Después (de Madrid a Tejas, pasando por Nueva York), en uno de los infinitos documentales de la tele, vi a un agente del FBI mostrando una extraña daga requisada en un equipaje; y oí: 'Con este cuchillo cualquier sarraceno podría cortar el patriótico cuello de los hijos de América'. Entonces recordé los cuellos de los otros hijos de América: los de los cuellos ennegrecidos de petróleo, calcinados de yeso, roñosos de vagabundeo, salpicados de sangre de matadero, acuchillados de cárcel de inmigración. Los otros hijos de la otra América. Los que no se corresponden con los impolutos a quienes se refiere Bill Thomson, comandante en jefe de la Fuerza Aérea norteamericana destacada en la base militar de Bagram, al norte de Kabul: 'Hay gente en el mundo que no puede aceptar que otros países sean estables, ricos y organizados'. Los que no aparecen en los infinitos documentales patrióticos. Los fotografió Richard Avedon entre 1979 y 1984 viajando por el Oeste de EE UU y desde esta semana tan obviamente norteamericana se exponen en la Fundación La Caixa. No parecen estables, ricos ni organizados. No lo son. Quizá sus cuellos ni siquiera sean patrióticos.

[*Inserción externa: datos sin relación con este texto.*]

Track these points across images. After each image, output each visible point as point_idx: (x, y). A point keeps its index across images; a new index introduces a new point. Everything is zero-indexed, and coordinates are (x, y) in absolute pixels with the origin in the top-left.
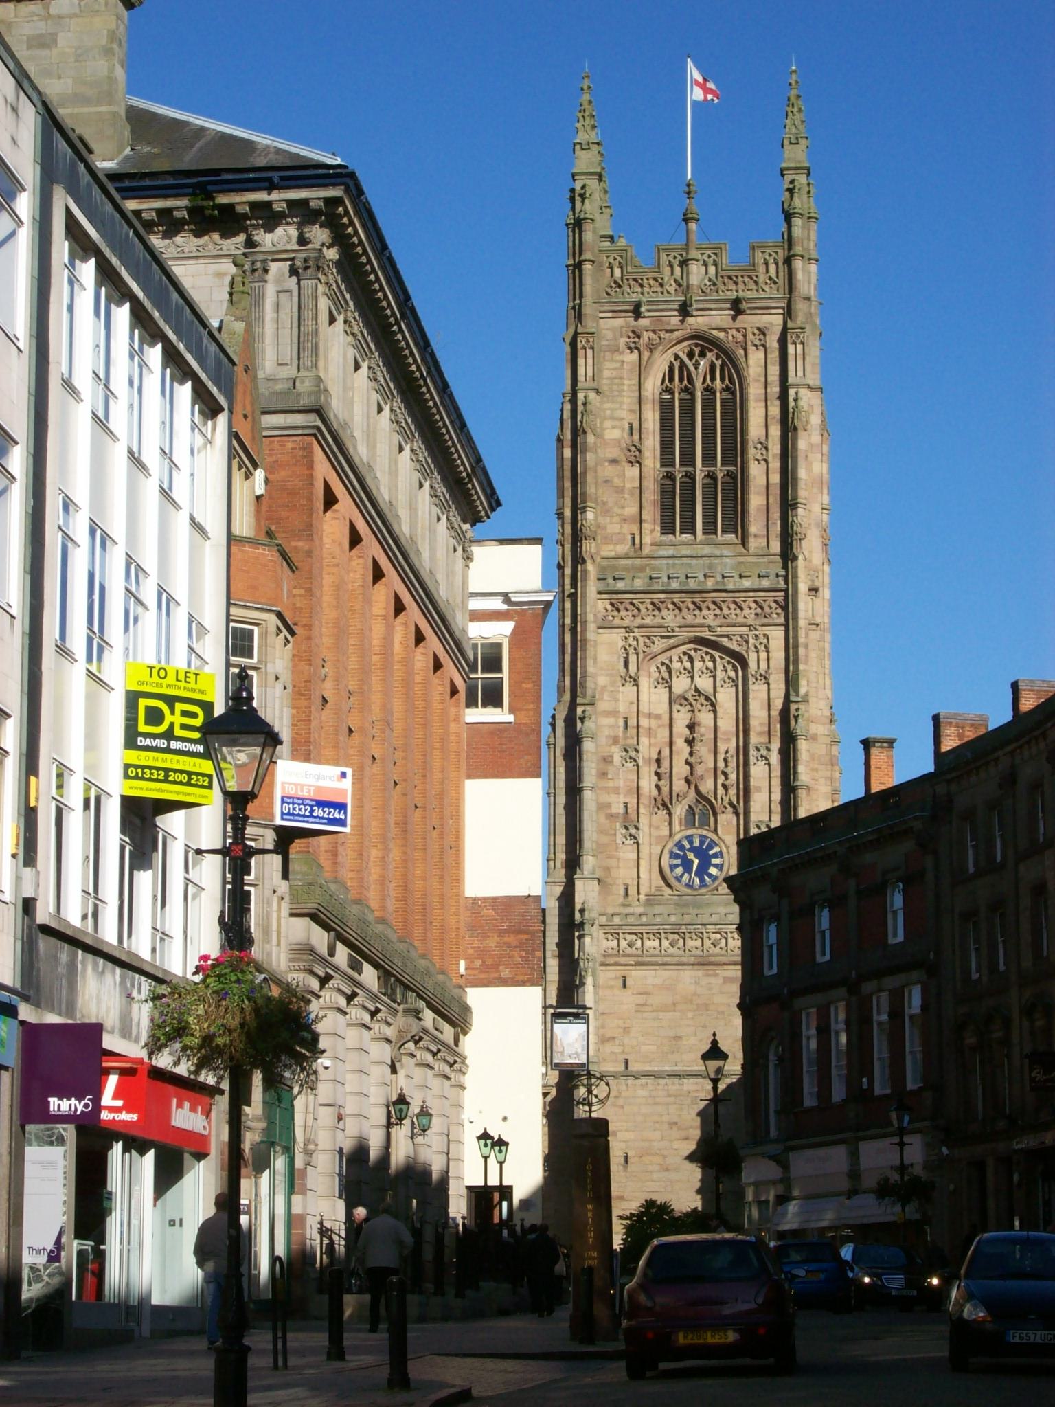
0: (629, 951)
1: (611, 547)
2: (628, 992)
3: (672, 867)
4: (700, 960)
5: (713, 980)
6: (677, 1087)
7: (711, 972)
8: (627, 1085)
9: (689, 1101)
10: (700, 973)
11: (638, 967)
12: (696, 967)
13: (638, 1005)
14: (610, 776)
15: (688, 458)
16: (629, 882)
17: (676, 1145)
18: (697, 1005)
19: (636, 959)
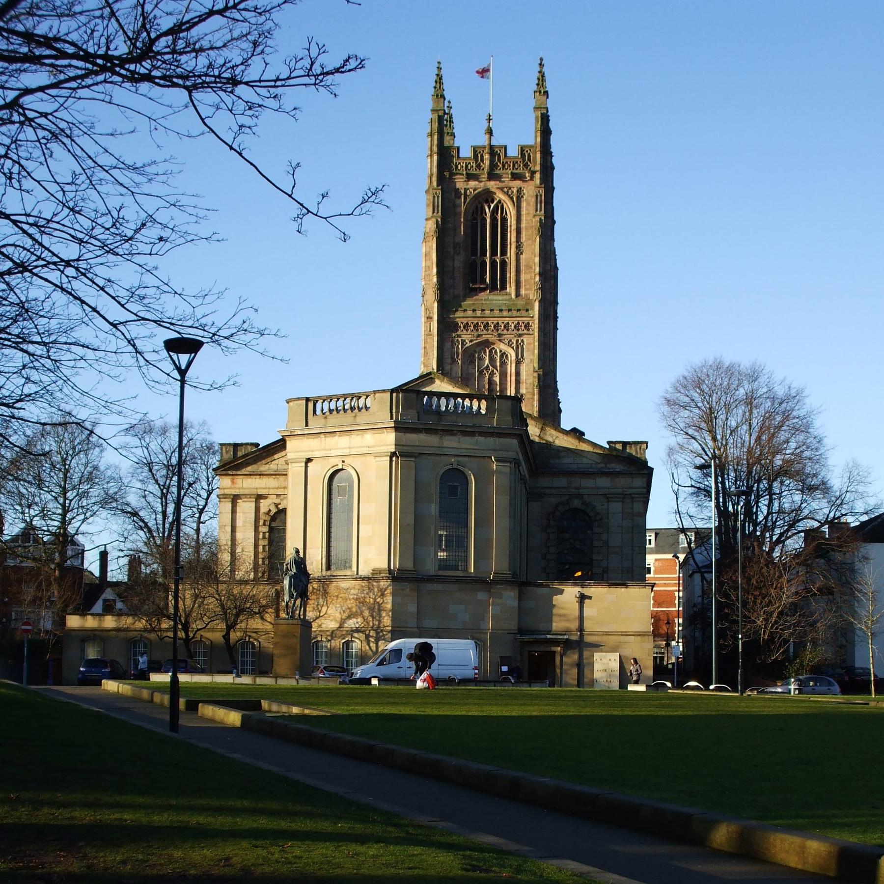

Avedon coloca a sus personajes ante un gran papel blanco y les hace unos retratos de técnica perfecta. En su caso, la técnica significa definición y encuadre, pero también una superdotada capacidad para que la gente se pare y le mire sin más, siendo cada uno quien es, y lo que significa, sin el sólo añadido de un gesto. Todos ellos podrían sin duda llegar a ser víctimas de un ataque terrorista, pero lo cierto es que uno percibe que ya son víctimas de algo anterior a un atentado. Víctimas de su patria. Aunque Avedon no acusa: opina. Sus palabras sobre la fotografía pueden aplicarse a cualquiera de las imágenes americanas que hemos visto en los últimos días: 'Un retrato no es una semejanza. En el mismo instante en que una emoción o un hecho se convierte en una fotografía deja de ser un hecho para pasar a ser una opinión. En una fotografía no existe la imprecisión. Todas las fotografías son precisas. Ninguna de ellas es la verdad'.